- SELECTED TEXT -
Step 1: Understanding the Concept:
The given logic circuit consists of three NAND gates. A NAND gate with both inputs tied together functions as a NOT gate. We need to find the final boolean expression for the output of the circuit by evaluating the output at each stage. Step 2: Key Formula or Approach:
For a NAND gate with inputs $X$ and $Y$, the output is $\overline{X \cdot Y}$.
If the inputs are tied together ($X = Y$), the output becomes $\overline{X \cdot X} = \overline{X}$, which is the operation of a NOT gate.
De Morgan's Theorem: $\overline{X \cdot Y} = \overline{X} + \overline{Y}$. Step 3: Detailed Explanation:
Let's trace the signals through the circuit:
1. The top-left gate is a NAND gate with both inputs tied to $A$. Its output is $\overline{A \cdot A} = \overline{A}$.
2. The bottom-left gate is a NAND gate with both inputs tied to $B$. Its output is $\overline{B \cdot B} = \overline{B}$.
3. The final gate is a NAND gate taking the outputs of the first two gates as its inputs.
The final output $X$ is given by:
\[ X = \overline{\overline{A} \cdot \overline{B}} \]
Using De Morgan's Theorem, we can simplify this expression:
\[ X = \overline{\overline{A}} + \overline{\overline{B}} \]
\[ X = A + B \]
This boolean expression corresponds to an OR gate. Step 4: Final Answer:
The combination of gates acts as an OR gate. Therefore, the correct option is (B).

- DATA EXCERPTS -
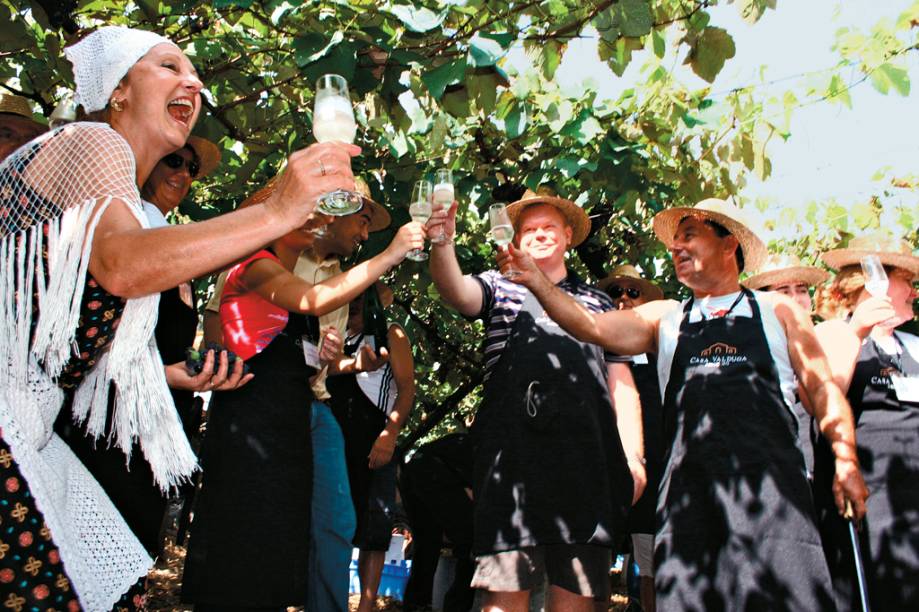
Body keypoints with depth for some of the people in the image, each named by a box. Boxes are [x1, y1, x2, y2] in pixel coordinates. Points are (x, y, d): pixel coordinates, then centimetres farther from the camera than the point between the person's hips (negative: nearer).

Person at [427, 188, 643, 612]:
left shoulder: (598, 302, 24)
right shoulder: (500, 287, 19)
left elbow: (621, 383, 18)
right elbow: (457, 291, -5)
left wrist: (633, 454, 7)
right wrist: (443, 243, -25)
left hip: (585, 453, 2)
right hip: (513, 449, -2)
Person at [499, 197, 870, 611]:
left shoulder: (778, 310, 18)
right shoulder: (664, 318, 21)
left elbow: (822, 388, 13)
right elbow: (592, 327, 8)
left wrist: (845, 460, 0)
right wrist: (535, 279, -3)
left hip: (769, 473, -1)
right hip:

- WHAT IS REQUIRED -
Answer these questions from the NAND circuit solution above:
(a) How many NAND gates make up the circuit?
(b) What gate does a NAND gate function as when both of its inputs are tied together?
(c) Which option does the solution give as correct?

- SOLVED PROBLEM -
(a) Three
(b) A NOT gate
(c) (B)